Aller au restaurant, c’est avant tout vous faire plaisir. A condition d’être accompagné. Sans quoi, au sommet de l’échelle de la gêne, vous n’avez d’yeux que pour votre assiette.
Notez que dans votre antre, la solitude se supporte très bien à l’heure du repas. Elle commence à peser dès qu’il y a des témoins (vous pouvez méditer dans un coin peinard).
Pour ne rien arranger, vous échouez au milieu d’habitués qui, même attablés dans leur coin, peuvent donner le change en papotant avec le personnel.
Et l’embarras est contagieux. Songez aux efforts qu’il vous faut fournir pour avoir l’air détaché tout en écoutant aux portes et mâcher en ne fixant personne. C’est pour ça qu’on compatit alentour, plus encore que pour l’absence de convive.

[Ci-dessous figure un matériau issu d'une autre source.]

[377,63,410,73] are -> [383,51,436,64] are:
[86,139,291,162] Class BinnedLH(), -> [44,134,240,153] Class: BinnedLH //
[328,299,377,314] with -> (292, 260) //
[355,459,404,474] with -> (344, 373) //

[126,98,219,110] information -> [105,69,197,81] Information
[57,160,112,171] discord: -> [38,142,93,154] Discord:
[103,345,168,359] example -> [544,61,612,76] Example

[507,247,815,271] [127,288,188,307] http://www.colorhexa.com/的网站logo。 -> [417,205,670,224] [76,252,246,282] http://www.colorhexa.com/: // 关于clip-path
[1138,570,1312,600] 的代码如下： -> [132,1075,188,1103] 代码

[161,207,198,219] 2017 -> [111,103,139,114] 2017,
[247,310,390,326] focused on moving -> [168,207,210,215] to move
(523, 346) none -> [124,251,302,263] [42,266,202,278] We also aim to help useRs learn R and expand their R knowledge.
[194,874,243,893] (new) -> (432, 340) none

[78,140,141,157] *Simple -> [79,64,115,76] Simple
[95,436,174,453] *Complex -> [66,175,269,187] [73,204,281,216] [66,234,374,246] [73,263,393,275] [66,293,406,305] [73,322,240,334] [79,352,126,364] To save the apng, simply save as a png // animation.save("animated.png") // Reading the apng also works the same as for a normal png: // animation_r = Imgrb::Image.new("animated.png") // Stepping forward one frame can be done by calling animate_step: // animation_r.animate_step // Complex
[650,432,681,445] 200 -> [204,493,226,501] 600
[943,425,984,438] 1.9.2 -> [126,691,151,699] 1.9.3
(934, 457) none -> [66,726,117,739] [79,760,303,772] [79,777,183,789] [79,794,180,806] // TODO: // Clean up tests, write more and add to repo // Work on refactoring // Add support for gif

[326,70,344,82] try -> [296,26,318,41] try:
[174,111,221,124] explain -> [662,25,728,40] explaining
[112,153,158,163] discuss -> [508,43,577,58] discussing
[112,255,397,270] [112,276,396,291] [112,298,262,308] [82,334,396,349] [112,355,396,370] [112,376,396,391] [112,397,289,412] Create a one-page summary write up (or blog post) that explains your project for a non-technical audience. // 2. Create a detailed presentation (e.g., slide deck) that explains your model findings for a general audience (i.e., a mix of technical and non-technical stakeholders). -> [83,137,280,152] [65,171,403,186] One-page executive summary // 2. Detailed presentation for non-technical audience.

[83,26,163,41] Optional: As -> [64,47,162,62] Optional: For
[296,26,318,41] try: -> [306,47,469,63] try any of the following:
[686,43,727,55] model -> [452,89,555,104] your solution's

Or donc, quelle attitude adopter ?
Réagissez en paria civilisé.
Plusieurs options s’offrent à vous :
♦ Promettez une tournée générale.
♦ Repérez les autres clients solitaires et rapprochez vos tables. Il n’est pas nécessaire d’engager la conversation ; voyez Lucette et Marcel (qui mangent ensemble mais chacun de son côté).
♦ Emmenez votre poupée gonflable. Cette petite sortie lui permettra de se rembourrer un peu.
♦ Lancez-vous dans le « convive de location ». Vous trinquerez non seulement à sa santé mais aussi à celle de l’établissement (qui fera son beurre de ce couvert supplémentaire) et de la nation (dont le taux de chômage reculera de manière spectaculaire).
♦ Mangez comme quatre et le problème est résolu.
Flegme et dignité, montrez de quel bois vous vous chauffez.